Dress to Impress
So, you think it’s okay to drop off your resume or application in a pair of baggy jeans and a t-shirt? Think again!
How you dress says more about you than you may realize. It demonstrates your attention to detail and your judgment of what is appropriate. These are two very important pieces of information for a potential employer.
Dress the part is important.
Whether we like it or not, people judge us by how we look. First impressions matter. Not only that, but how we dress also affects our mood and productivity. You may want to believe that you are more productive in jeans and tennis shoes, but that’s probably not true when you’re in a business environment.
So, how should you dress?
Conservative! That’s probably not what you wanted to hear but it is the safest thing to do. Many organizations may allow casual attire or a casual day, but until you are quite certain about what it is, it is best to err on the conservative side. Conservative is also the rule on a job hunt. Even in companies where the culture is more casual, they still look for job seekers who stick with the classics.
What are the classics?
Dark colors and conservative suits. Colors should be black, charcoal or navy. Men should be in slacks, tie, suit/sport coat and dress shoes. Women should wear slacks or knee-length skirts, tailored suit coat and one-inch heels. All of your clothing should be ironed and shoes should be buffed. That may seem like a small detail but there have been situations where shoes made the difference. Again, those who pay attention to every detail of their clothing probably pay attention to every detail on the job.

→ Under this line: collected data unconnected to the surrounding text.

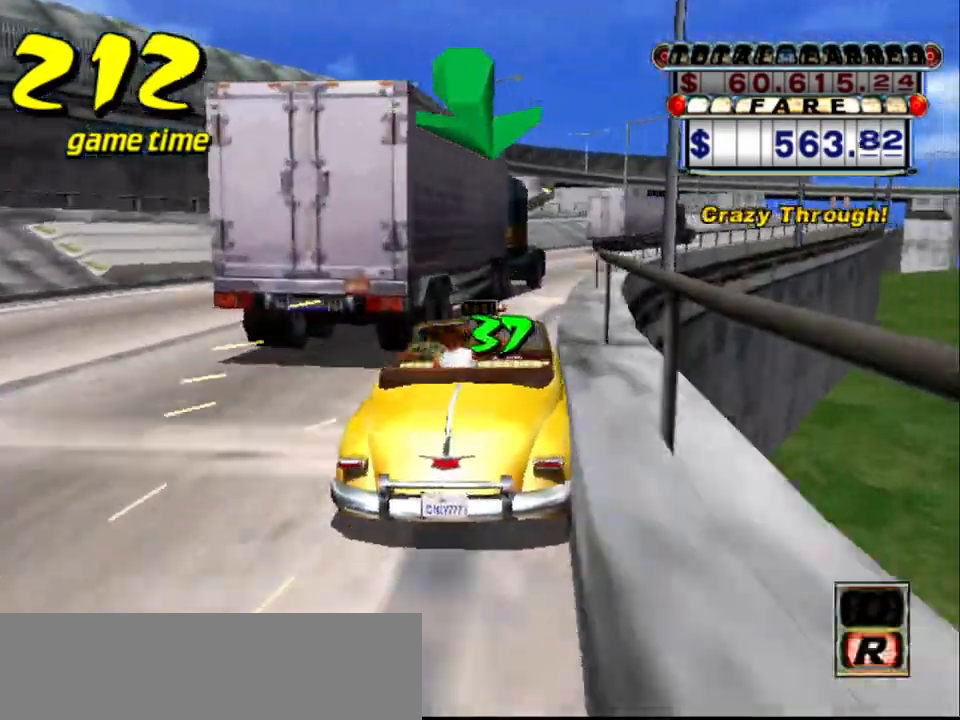
{"keys": ["right"], "events": [[17, "a", "up"], [167, "s", "down"], [217, "up", "down"], [250, "right", "up"], [300, "s", "up"], [300, "up", "up"], [400, "a", "down"], [450, "right", "down"], [484, "a", "up"]]}
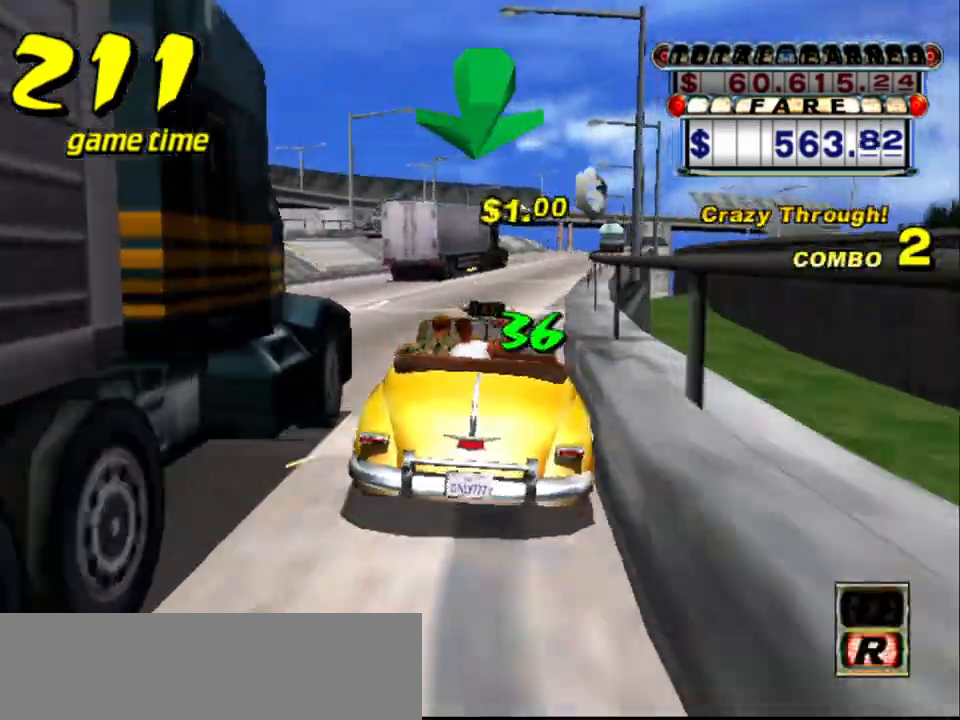
{"keys": [], "events": [[34, "right", "up"], [134, "s", "down"], [134, "up", "down"], [367, "right", "down"], [450, "s", "up"], [500, "right", "up"], [500, "up", "up"]]}
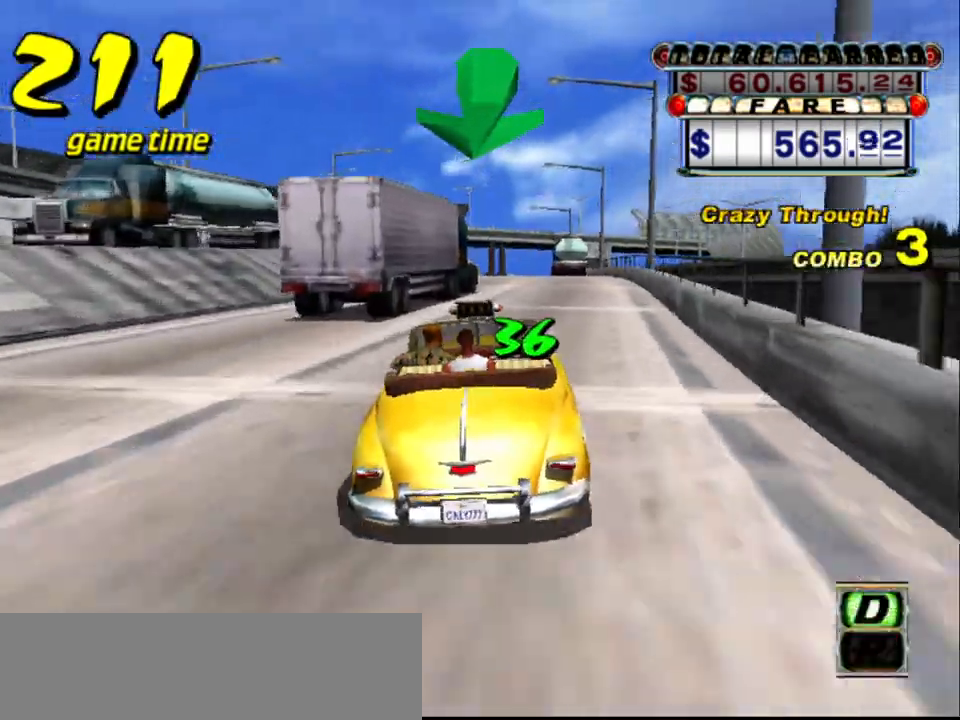
{"keys": ["s", "up"], "events": [[50, "a", "down"], [150, "a", "up"], [150, "right", "down"], [250, "s", "down"], [284, "right", "up"], [284, "up", "down"]]}
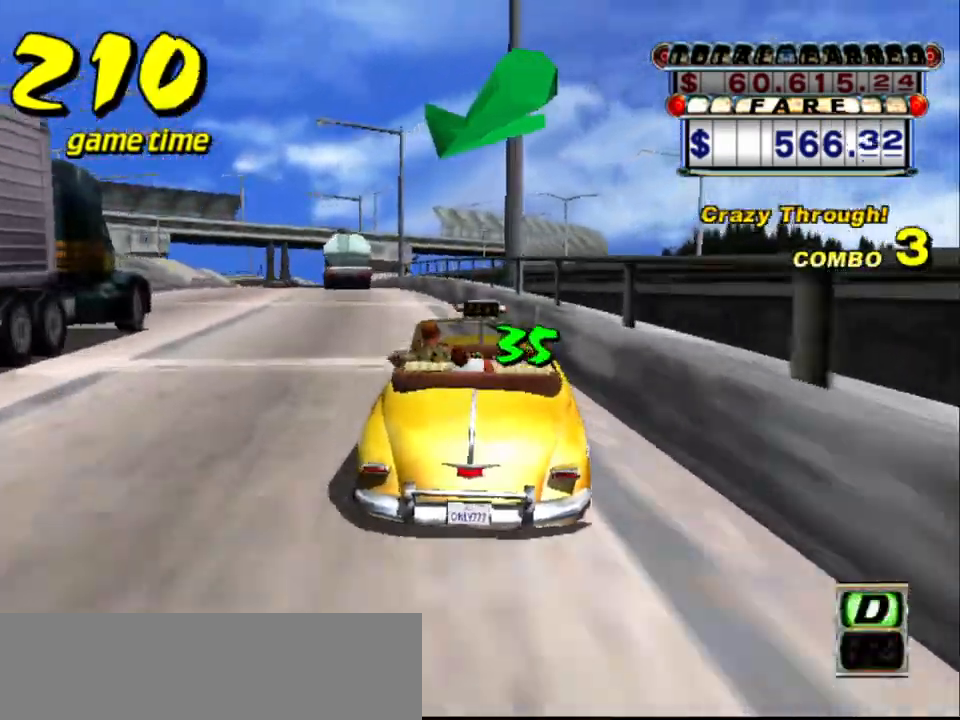
{"keys": ["right", "s", "up"], "events": [[67, "s", "up"], [67, "up", "up"], [117, "a", "down"], [250, "a", "up"], [300, "s", "down"], [350, "up", "down"], [500, "right", "down"]]}
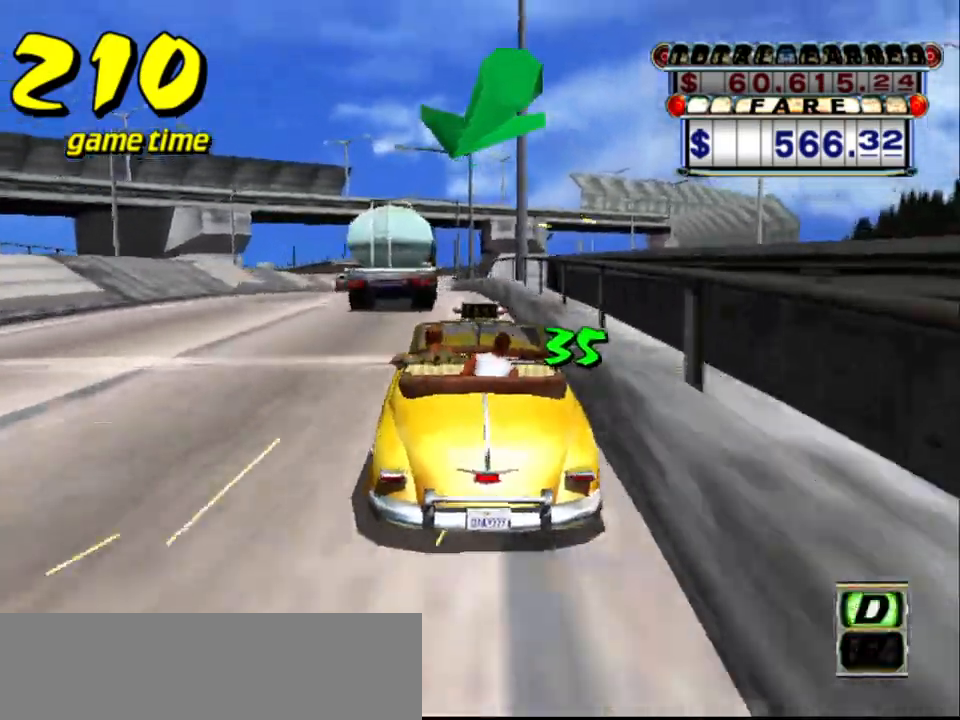
{"keys": ["s", "up"], "events": [[34, "s", "up"], [84, "a", "down"], [84, "right", "up"], [84, "up", "up"], [217, "a", "up"], [317, "s", "down"], [367, "right", "down"], [367, "up", "down"], [467, "right", "up"]]}
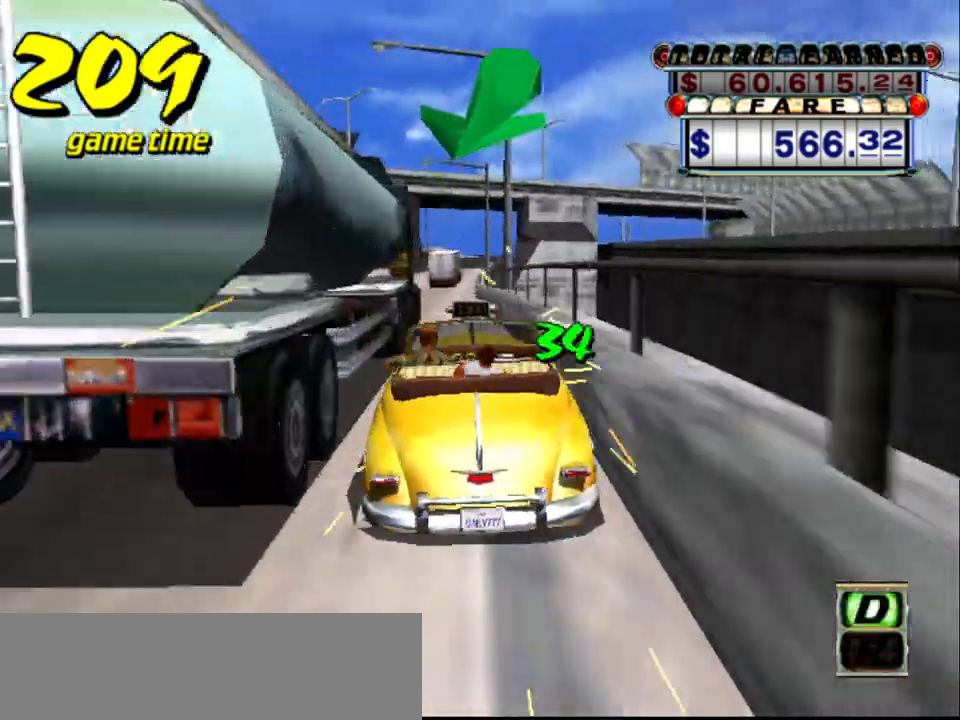
{"keys": ["right", "s", "up"], "events": [[100, "s", "up"], [100, "up", "up"], [150, "a", "down"], [300, "a", "up"], [384, "s", "down"], [384, "up", "down"], [417, "right", "down"]]}
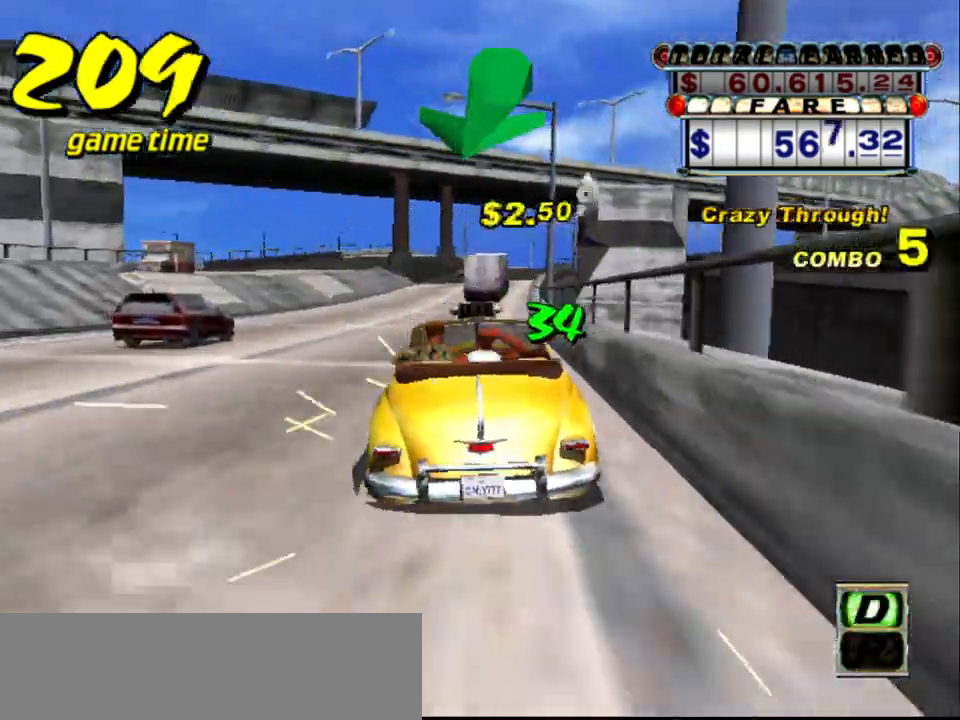
{"keys": ["s"], "events": [[34, "s", "up"], [84, "right", "up"], [84, "up", "up"], [217, "a", "down"], [267, "right", "down"], [367, "a", "up"], [367, "right", "up"], [467, "s", "down"]]}
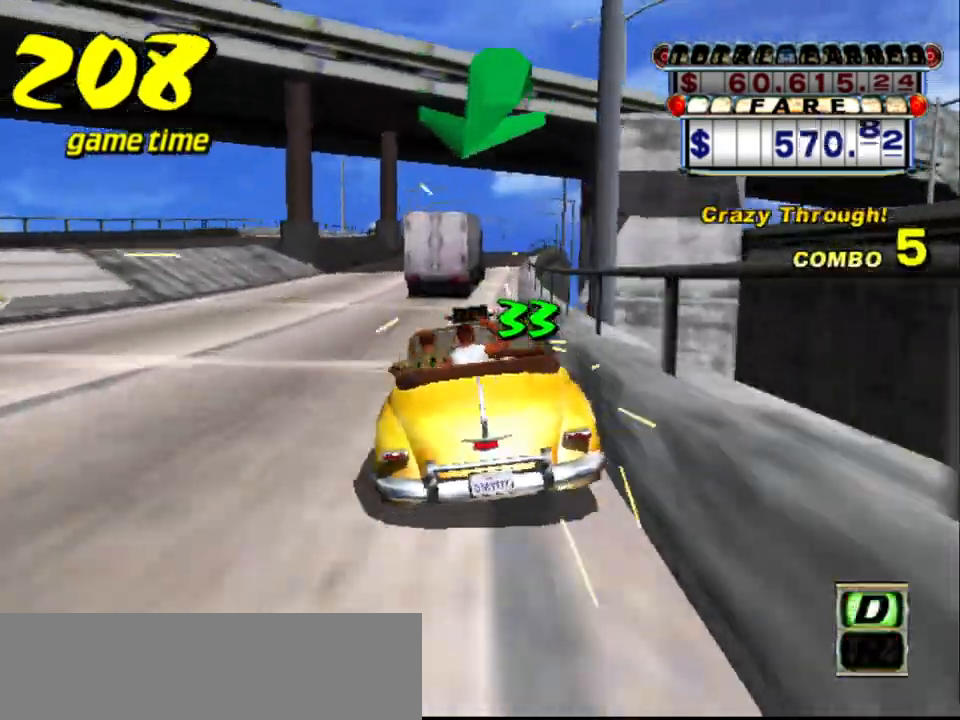
{"keys": ["right", "s", "up"], "events": [[17, "right", "down"], [17, "up", "down"], [100, "right", "up"], [100, "s", "up"], [100, "up", "up"], [150, "a", "down"], [184, "right", "down"], [284, "a", "up"], [284, "right", "up"], [384, "s", "down"], [417, "right", "down"], [417, "up", "down"]]}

Appearance isn’t just the clothing you wear.
It’s also imperative that you have a good haircut that is styled neatly, that your hands and fingernails are clean and your breath is fresh. Also pay attention to your jewelry. Men should only wear a watch, a college ring and/or a wedding band. Women should limit their jewelry to stud earrings (preferably pearls), two or three rings and a watch. All accessories should be simple and kept to a minimum. Now for the big one – do NOT wear cologne or perfume. Some people and books will recommend that you keep it to a minimum; my recommendation is none at all. You have no way of knowing whether or not your interviewer is allergic to perfumes. Play it safe.
There is no one perfect outfit. The general rule of thumb when interviewing is to dress one step above what you would wear on the job. Ultimately, you must decide what you are comfortable wearing and what is most appropriate for your situation. When in doubt, ask for help. There are many people who can offer a sound word of advice. And don’t forget – a smile is always the best accessory.